Lines/No-Lines: Maybe you want the order a set of faint lines brings to your printing.  Though, some people prefer to let it flow in that endearing lopsided way.  Either way, they do feel different.

Flashy/discreet:  This is a big one.  Do you want to go to your journal and feel like you’re opening a lavish little treasure where you keep all your deepest exhilerating fantasies or do you want to talk out your taboos in a 70 cent spiral notebook from CVS?  Do you want to feel like you are opening a present every time you write or do you just want somewhere to put your damn thoughts and ideas?  I have to admit, I did start with a Winnie the Pooh journal in fourth grade; it locked and had oddly-shaped pages with faded illustrations underneath the lines, and a fluffy cover.  However, since a traumatic episode as an early journaler with a nosy little sister and brother, I have stuck to plain old rinky dink spirals.  Nobody seemed to notice that there was a journal mixed in with books and schoolwork.  Under the radar, I could obsessively write during every high school class.  BUT, I think I’ve also coveted the fancy journals of my innocence, because I couldn’t resist decorating the covers.  After a while, I ran out of new spiral colors and decided to try new types.  Surprisingly, I went to Staples and found exactly what I wanted: a hardbacked journal (easier for writing regardless of surface and writing situation), with lines, the size of a spiral but with a unique quality.  There, I found lots of interpretations of the traditional spiral and I could decorate away.

#### Required work:
**1)** Summarize the journal text in two sentences.
**2)** Restate the journal text from "Lines/No-Lines: Maybe you" to "do feel different.", renaming "printing" as "handwriting".
The records have no connection to the journal text.

#### Records:
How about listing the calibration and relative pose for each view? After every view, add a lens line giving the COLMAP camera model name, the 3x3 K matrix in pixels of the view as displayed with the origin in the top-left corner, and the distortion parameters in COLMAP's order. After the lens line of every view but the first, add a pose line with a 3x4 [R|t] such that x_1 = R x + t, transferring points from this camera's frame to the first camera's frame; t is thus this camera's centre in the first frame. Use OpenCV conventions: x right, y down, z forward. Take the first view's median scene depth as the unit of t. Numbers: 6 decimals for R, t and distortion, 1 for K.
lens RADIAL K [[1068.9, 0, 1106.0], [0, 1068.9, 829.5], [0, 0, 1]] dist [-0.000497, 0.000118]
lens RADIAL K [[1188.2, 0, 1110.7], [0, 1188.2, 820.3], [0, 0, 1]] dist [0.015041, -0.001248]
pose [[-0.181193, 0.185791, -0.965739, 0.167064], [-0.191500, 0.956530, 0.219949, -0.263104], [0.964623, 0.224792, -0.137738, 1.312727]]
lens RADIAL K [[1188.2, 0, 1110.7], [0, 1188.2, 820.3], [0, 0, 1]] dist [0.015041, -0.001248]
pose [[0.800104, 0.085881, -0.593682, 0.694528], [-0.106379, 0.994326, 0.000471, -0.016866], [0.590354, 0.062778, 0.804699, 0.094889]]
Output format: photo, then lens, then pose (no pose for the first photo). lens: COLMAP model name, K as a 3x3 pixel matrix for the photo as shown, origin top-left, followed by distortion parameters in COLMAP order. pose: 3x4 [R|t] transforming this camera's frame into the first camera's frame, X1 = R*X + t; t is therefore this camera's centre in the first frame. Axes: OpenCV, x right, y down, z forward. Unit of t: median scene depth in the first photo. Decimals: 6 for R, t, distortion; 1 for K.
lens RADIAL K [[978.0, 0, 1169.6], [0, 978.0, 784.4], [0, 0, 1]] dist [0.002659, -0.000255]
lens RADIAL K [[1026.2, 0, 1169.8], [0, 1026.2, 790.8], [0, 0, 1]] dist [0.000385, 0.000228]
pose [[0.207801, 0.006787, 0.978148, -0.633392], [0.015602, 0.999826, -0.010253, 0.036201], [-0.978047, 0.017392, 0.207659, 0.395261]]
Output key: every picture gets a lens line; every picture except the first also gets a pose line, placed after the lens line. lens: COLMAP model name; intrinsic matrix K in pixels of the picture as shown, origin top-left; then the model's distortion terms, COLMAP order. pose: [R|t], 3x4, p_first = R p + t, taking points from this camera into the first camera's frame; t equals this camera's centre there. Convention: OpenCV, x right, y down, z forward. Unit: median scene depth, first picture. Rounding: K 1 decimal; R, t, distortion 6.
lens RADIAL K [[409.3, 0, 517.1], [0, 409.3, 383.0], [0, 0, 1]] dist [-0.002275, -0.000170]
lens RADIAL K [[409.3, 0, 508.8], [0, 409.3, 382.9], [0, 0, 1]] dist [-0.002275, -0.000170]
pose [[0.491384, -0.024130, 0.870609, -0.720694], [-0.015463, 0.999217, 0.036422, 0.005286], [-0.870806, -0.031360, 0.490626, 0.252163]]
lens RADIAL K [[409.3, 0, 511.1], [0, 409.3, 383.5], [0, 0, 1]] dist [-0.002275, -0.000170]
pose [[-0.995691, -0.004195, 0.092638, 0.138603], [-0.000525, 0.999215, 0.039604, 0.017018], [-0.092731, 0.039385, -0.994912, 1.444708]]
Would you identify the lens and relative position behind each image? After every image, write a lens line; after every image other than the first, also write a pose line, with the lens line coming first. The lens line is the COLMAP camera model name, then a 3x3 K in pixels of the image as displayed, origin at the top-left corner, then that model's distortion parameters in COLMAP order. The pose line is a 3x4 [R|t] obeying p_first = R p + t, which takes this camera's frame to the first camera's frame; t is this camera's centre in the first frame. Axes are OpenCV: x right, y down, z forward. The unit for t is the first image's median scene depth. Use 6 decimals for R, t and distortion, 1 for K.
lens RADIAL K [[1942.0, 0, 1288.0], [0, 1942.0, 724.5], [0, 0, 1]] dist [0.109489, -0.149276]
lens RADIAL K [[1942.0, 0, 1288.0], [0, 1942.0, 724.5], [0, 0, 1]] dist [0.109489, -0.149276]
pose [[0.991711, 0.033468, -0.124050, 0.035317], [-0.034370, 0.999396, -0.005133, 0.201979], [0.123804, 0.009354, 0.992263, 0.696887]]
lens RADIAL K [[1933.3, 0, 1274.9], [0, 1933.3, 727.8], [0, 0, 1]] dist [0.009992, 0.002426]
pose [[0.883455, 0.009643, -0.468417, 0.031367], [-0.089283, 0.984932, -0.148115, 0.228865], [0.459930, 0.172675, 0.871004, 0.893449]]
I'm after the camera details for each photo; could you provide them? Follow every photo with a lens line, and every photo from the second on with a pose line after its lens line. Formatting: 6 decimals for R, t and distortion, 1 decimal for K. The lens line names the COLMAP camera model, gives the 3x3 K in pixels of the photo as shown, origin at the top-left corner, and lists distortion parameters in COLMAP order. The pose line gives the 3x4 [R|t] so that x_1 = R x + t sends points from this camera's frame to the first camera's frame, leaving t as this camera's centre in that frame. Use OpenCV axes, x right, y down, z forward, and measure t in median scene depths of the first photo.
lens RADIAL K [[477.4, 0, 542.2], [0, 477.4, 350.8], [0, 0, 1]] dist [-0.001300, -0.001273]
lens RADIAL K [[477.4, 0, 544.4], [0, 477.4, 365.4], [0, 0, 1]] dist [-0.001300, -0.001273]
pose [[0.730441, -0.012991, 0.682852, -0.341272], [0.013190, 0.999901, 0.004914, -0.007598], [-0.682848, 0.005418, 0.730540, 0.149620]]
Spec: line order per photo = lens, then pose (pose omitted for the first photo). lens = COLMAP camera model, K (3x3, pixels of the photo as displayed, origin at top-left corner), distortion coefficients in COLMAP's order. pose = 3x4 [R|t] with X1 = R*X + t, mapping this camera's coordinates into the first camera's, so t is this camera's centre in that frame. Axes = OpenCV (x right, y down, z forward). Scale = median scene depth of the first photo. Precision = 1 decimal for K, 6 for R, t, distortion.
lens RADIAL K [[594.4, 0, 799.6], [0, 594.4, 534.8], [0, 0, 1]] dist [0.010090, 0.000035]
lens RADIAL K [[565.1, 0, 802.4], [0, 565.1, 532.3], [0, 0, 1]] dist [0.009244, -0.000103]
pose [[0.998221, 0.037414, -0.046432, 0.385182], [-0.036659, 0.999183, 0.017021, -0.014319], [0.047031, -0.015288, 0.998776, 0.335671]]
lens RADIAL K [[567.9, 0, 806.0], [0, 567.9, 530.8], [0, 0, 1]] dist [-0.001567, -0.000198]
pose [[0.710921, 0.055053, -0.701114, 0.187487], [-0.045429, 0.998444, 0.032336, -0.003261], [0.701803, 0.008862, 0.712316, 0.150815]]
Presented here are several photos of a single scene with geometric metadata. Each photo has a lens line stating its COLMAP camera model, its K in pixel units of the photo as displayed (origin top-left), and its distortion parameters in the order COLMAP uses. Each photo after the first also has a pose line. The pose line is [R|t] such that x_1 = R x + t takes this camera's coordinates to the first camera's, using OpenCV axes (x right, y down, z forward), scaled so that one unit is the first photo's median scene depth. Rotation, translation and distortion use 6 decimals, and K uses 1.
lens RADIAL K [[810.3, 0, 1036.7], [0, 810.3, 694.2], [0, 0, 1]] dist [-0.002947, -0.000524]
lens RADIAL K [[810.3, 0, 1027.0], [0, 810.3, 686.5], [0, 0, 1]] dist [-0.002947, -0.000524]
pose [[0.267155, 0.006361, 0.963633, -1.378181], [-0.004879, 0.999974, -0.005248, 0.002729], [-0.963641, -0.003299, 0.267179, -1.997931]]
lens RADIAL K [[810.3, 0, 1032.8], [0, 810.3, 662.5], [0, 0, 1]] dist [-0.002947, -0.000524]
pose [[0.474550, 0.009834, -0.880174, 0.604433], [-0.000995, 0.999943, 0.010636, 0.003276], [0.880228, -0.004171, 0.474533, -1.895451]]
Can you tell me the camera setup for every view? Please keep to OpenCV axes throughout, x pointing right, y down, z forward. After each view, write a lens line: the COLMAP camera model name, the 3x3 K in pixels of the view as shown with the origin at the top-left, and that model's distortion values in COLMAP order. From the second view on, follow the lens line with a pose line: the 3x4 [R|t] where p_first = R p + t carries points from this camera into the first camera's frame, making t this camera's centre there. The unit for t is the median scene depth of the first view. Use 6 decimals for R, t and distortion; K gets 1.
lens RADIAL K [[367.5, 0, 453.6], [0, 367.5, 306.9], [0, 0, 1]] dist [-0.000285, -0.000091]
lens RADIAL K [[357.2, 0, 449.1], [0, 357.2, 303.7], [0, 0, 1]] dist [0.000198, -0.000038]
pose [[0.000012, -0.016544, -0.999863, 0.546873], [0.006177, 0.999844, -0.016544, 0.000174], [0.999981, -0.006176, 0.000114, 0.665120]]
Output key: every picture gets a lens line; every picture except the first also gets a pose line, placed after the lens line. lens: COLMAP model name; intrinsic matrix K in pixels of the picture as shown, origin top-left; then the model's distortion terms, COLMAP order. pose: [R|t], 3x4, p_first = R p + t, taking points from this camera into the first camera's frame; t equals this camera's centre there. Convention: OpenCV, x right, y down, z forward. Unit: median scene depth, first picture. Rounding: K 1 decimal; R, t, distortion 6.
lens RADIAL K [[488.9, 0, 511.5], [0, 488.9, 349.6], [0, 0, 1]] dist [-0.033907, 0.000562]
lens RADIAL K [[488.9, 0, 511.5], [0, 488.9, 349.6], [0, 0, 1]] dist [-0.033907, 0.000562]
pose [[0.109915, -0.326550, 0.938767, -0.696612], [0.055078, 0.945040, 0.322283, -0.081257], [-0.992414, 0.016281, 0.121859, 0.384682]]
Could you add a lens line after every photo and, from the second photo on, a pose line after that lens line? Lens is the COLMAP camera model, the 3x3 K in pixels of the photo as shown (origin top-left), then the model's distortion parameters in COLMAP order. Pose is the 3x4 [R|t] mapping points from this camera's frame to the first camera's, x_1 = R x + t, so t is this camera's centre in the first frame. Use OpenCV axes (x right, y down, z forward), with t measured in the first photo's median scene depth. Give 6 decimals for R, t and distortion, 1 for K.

#### Results of the exercise:
**1)** The journal text weighs lined against unlined pages and flashy against discreet journals. The writer began with a locking Winnie the Pooh journal in fourth grade, switched to plain spirals after a traumatic episode with a nosy little sister and brother, and later found a hardbacked lined journal at Staples that could be decorated.

**2)**
Lines/No-Lines: Maybe you want the order a set of faint lines brings to your handwriting.  Though, some people prefer to let it flow in that endearing lopsided way.  Either way, they do feel different.